It seemed like just another Friday morning. I woke up too late, had breakfast, rushed 1.2 miles on bike to the yoga studio. Drenched in summer morning sweat, (WHY had I worn long sleeves?) I walked in the studio just in time for iRest® Yoga Nidra class.
For 2-3 years now, I’ve engaged this practice of deep relaxation and guided meditation that helps practitioners heal “the various unresolved issues, traumas, and wounds that are present in the body and mind. It is restorative in that it aids its practitioners in recognizing their underlying peace of mind that is always present amidst all changing circumstances of life.”
I don’t know about all that healing unresolved stuff, but the rest and relaxation I receive in this practice more thoroughly combats the stress and toxicity of daily life than any other practice I have engaged. It is totally worth all the rushing around to get my 8:15 a.m. Friday morning class.
I had spent nearly the first 2 years of engaging this practice purely as a way to rest. Most of the time I didn’t hear (consciously) much of any of the words of the guided meditation. More recently though, I was beginning to come in and out of the words of the meditation more often. I would actually engage in the practices into which only a totally relaxed mind and body could delve.
That morning’s practice was a new one to this particular class. After an extended progressive relaxation, we were asked to pick an emotion that was cropping up for us. Then, chose the opposite of that emotion that emerged. Our our soothing and present teacher, Stella Cornett, asked us to alternate between the two emotions, exploring how they resonate in our bodies and minds. This part of the practice was not new to me; but the next part was.
My conscious mind had dropped out of the meditation for a few minutes after the emotion exploration. When I woke up enough to hear consciously again, Stella invited us to allow the emotion to take a visual form in our mind’s eye.
Probably because my conscious mind was so relaxed, an image immediately leapt to mind — I saw myself as a child. She then asked us to interact with the person or image we saw, ask it for its wisdom.
The wisdom this child-like version of myself offered came not in words or images, but crashed upon me in a huge wave of knowing — she was my own vulnerability, loneliness, feelings of unwanted-ness that I mostly try to escape in my conscious life.
The emotion I had chosen was unworthiness. I had alternated between unworthiness and worthiness. I had rested in what those two opposites felt like. Unworthiness was far more familiar and comfortable that experiencing its opposite, worthiness.
The waves of knowing continued to crash upon me. If we are able to accept ourselves as that vulnerable, hurting and lonely child, and are willing to sit with her in all that glorious mess of conflicting emotions, we are only then able to embrace others in their limited and conflicted selves. We can even learn to recognize the beauty and strength that lies on the sunny side of that shadow.
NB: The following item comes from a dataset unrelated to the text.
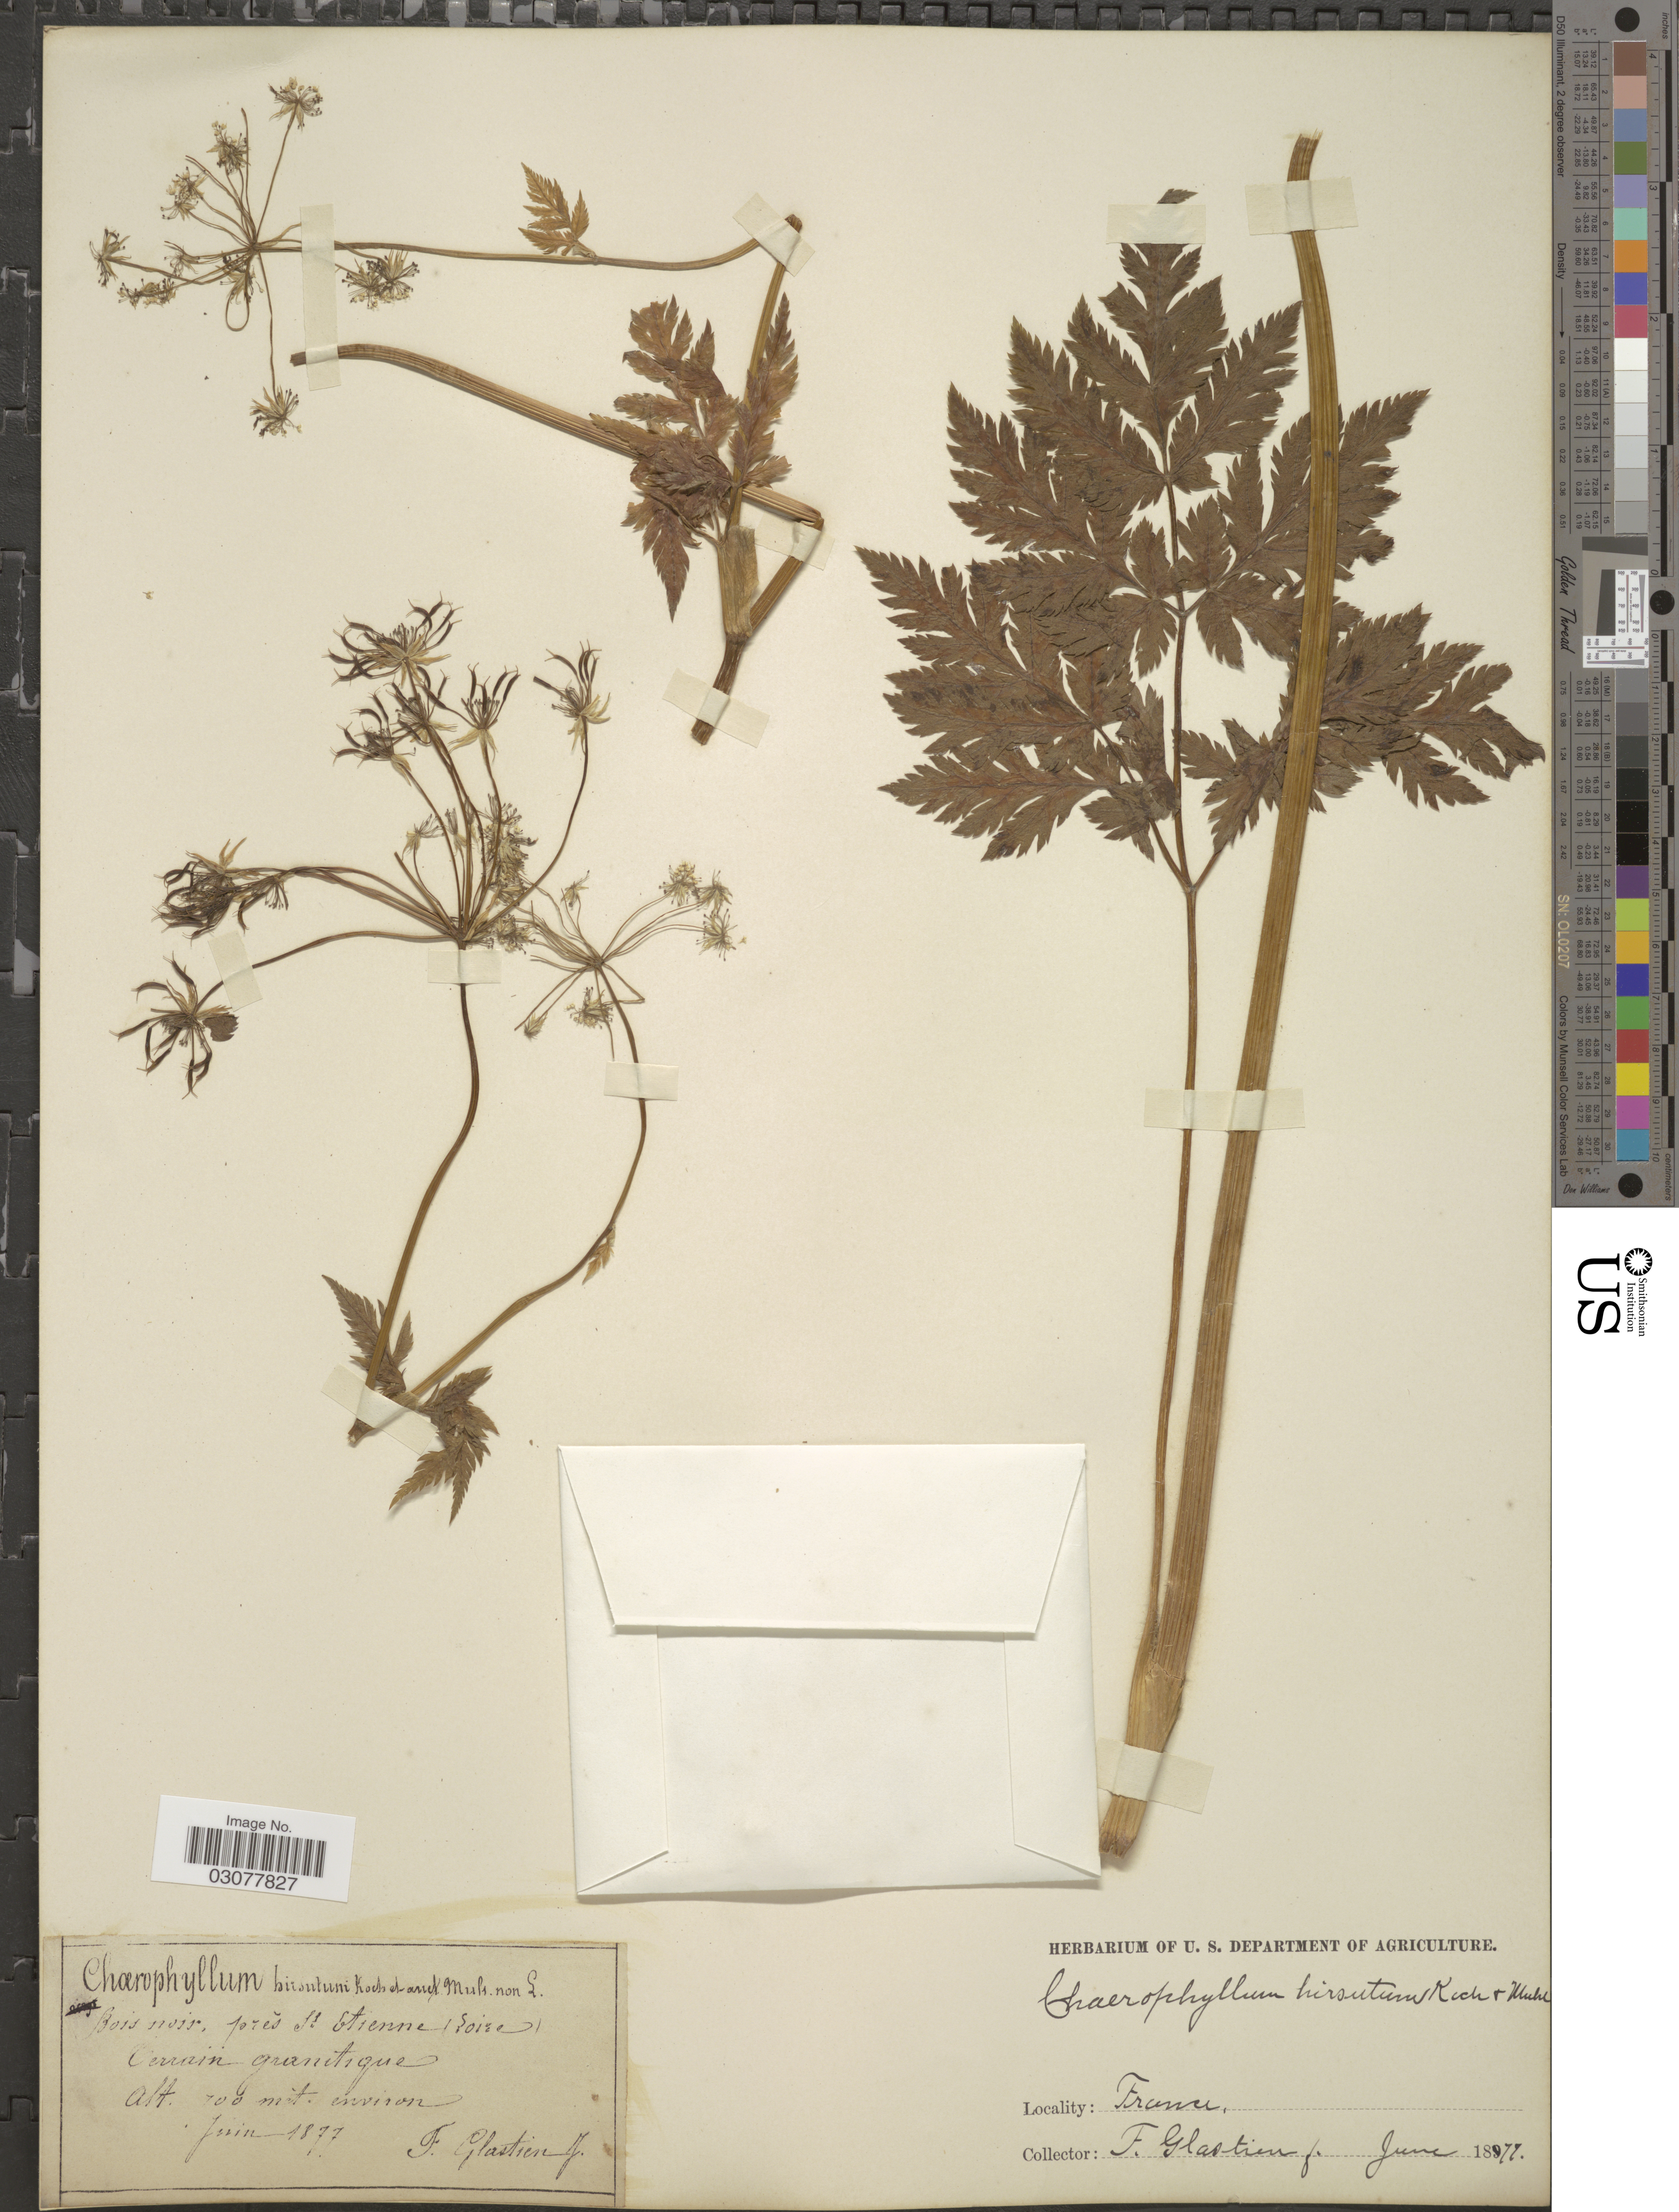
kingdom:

I did not rush to class that morning to have a life-altering revelation. I just wanted to rest. But, that’s when the practice always opens up so much more for me (for all of us really) when we are not expecting it. This is why we engage in these practices for weeks, months, years. We can rest into the practice long enough for the layers of our mind begin to peel back like an onion.
THIS is the place where compassion gets formed: in the place where we develop comfort and even reverence for our messy, conflicted selves. Those shadows always have a bright side, a place from which our giftedness grows. They can then flourish when in ourselves and other when we accept ourselves — vulnerability, flaws and all.
So I ask, what spiritual practice helps you engage your messiness, your conflicts, your unpleasant emotions? Do you have a practice and faithful guides who help you along the way? If you do not, what practices can you begin to incorporate?